Naturally sweet squash blended with rich grass-fed butter, warming spices, vanilla, and a tangy swirl of sour cream, this simple side dish is perfect for a Thanksgiving banquet table. It is far from the overly-sugared version we grew up with, covered with corn-syrup mini marshmallows. Topped with gently sweetened pecans, this butternut bake is crispy on top and smooth in the middle. Scoop it onto plates for a side dish that can beautifully round out the traditional turkey, mashed potatoes and gravy, and stuffing fare.
This tummy-friendly casserole is a delicious and less-starchy version of candied yams or sweet potato casserole. Butternut squash is easier to digest, as well as providing many vitamins and nutrients during the wintertime when it is in season. I also took care to sweeten it just so, making the flavors enhanced by the honey instead of overpowering it.
If you are on the GAPS diet (buy the book Gut and Psychology Sundrome here), you may find that you are always scheming on ways to make conventional recipes into GAPS-legal versions that still deliver on flavor. GAPS foods exclude anything that is difficult to digest, which includes not only grains and sugar, but starchy vegetables like potatoes and sweet potatoes. But lucky for those on low-starch diets, between cauliflower “fauxtatoes” and this butternut squash casserole, even Thanksgiving can be full of delicious comfort foods. The GAPS diet can be really yummy!

**********

Extend the piece on butternut squash casserole, picking up right after its final sentence.

**********

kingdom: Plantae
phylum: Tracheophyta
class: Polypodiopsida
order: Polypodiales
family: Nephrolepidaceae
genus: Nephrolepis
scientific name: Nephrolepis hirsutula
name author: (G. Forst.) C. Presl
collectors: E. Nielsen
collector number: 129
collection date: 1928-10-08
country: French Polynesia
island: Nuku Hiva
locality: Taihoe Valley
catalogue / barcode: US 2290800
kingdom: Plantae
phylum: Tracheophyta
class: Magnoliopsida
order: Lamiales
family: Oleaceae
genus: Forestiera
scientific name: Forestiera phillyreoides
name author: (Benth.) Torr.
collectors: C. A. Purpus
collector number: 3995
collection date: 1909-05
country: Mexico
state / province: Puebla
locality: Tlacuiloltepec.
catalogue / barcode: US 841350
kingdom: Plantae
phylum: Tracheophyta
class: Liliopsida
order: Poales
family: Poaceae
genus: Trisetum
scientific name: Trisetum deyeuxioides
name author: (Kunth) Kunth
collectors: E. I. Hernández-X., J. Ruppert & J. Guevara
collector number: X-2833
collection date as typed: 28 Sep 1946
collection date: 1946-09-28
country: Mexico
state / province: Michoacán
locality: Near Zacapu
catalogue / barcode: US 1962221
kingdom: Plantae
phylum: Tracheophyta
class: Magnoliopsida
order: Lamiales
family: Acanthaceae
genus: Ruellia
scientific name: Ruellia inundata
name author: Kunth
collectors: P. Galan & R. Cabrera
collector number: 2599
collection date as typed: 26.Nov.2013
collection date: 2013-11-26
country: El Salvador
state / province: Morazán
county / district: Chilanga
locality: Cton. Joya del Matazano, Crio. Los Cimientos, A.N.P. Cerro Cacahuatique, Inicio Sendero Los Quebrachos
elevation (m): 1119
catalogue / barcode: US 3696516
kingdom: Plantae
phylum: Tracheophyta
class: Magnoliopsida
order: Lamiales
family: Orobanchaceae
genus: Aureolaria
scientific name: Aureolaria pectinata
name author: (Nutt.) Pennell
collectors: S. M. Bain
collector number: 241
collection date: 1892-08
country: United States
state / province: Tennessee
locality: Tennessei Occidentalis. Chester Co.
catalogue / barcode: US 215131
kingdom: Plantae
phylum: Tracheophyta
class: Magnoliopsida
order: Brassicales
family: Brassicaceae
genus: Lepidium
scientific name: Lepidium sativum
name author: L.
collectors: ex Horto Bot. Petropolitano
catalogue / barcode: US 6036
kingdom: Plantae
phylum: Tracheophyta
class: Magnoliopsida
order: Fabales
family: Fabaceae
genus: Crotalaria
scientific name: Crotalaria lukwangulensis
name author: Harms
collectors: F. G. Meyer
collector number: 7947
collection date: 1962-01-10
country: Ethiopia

**********

[The answer]
One more thing: I absolutely love my Emile Henry casserole pictured above. It is so gorgeous that I keep it on a silver shelf in my dining room when it isn’t being used. And when I do use it (which is a lot in the winter), I love everything about it: it has a nice heft to it, it cooks beautifully and evenly, and the glaze makes it extremely easy to clean. But the biggest reason I bought one was because it is completely lead-free.
Most of the casseroles you can buy at chain superstores or the grocery store, the ones that are typically easy to find, are only lead-free to a point. What they really are is “below the allowed lead amount”, which does not work for me. You can buy an Emile Henry casserole dish here. It replaces your larger pans around 9X13 or 10X14 inches size. And I am trying to get my hands on this mid-sized one which would replace my 8X8 square glass pan.
Butternut Squash “Sweet Potato” Casserole with Pecan Crunch
4 cups pureed butternut squash
1/3 cup honey, preferably local and raw (buy raw honey here)
1/2 cup (1 stick) butter, melted, preferably grass-fed (find grass-fed dairy here)
4 eggs, preferably pastured
1 teaspoon vanilla extract
1 teaspoon ground cinnamon (buy organic, non-irradiated spices here)
1/4 cup sour cream, preferably grass-fed (find grass-fed dairy here)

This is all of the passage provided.